#### DATA SUPPLIED
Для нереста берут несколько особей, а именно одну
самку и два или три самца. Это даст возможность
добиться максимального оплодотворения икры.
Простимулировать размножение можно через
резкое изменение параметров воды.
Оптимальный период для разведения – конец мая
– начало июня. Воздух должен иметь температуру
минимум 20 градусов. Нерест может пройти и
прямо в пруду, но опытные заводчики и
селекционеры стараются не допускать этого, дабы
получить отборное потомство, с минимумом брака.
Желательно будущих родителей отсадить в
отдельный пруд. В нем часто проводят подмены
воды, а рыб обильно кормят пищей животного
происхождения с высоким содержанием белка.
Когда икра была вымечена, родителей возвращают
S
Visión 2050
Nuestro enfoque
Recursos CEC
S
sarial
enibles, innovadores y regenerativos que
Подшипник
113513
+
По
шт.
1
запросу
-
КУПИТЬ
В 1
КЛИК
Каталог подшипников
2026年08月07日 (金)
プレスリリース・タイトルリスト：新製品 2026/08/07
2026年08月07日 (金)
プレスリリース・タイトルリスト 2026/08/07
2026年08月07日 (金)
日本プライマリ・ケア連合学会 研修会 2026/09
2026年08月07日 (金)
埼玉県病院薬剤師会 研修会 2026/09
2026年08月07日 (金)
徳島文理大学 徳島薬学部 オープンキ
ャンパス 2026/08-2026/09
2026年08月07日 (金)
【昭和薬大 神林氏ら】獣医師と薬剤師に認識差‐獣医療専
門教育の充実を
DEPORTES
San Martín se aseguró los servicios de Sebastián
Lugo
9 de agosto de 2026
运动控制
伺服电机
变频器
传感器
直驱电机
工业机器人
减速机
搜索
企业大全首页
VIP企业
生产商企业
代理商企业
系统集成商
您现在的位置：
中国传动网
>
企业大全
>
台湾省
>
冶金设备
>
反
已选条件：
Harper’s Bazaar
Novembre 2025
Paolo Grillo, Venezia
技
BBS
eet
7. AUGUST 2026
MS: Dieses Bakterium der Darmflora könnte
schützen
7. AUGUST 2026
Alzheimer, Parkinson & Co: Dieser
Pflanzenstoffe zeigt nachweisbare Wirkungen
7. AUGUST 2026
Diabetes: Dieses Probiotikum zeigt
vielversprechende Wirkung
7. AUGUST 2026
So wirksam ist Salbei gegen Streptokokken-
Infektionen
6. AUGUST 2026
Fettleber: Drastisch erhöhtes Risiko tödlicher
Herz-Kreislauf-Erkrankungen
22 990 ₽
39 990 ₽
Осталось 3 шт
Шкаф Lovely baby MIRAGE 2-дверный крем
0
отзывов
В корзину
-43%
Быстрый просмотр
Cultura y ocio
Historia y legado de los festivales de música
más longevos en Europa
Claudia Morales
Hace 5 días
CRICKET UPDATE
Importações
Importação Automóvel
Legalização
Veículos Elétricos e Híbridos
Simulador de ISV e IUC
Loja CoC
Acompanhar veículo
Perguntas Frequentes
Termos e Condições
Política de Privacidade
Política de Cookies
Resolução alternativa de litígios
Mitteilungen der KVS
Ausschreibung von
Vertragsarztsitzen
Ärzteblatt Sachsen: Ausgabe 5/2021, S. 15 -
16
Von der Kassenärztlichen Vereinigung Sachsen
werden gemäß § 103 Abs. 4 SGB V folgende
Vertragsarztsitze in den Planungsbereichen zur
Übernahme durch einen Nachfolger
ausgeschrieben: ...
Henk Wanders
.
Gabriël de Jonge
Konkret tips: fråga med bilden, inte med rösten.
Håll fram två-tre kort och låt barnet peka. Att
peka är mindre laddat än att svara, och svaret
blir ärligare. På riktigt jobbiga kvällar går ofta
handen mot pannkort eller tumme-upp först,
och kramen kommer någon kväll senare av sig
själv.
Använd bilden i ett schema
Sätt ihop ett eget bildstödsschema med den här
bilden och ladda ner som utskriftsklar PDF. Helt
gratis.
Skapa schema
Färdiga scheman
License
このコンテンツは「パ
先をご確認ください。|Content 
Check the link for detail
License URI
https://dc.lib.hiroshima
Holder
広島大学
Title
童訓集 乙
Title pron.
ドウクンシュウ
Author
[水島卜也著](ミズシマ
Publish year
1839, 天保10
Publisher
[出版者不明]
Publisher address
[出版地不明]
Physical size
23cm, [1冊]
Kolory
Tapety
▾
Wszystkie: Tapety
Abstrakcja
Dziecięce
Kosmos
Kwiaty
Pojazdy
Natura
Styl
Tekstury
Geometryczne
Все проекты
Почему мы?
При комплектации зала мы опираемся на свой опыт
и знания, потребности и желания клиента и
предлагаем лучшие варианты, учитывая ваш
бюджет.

#### REQUIRED ACTION
Copy out the records from their first line through the line with "селекционеры стараются не", swapping "пруду" for "водоёме" and leaving everything else unchanged. Give only those lines.

#### SOLUTION TO THIS TASK
Для нереста берут несколько особей, а именно одну
самку и два или три самца. Это даст возможность
добиться максимального оплодотворения икры.
Простимулировать размножение можно через
резкое изменение параметров воды.
Оптимальный период для разведения – конец мая
– начало июня. Воздух должен иметь температуру
минимум 20 градусов. Нерест может пройти и
прямо в водоёме, но опытные заводчики и
селекционеры стараются не допускать этого, дабы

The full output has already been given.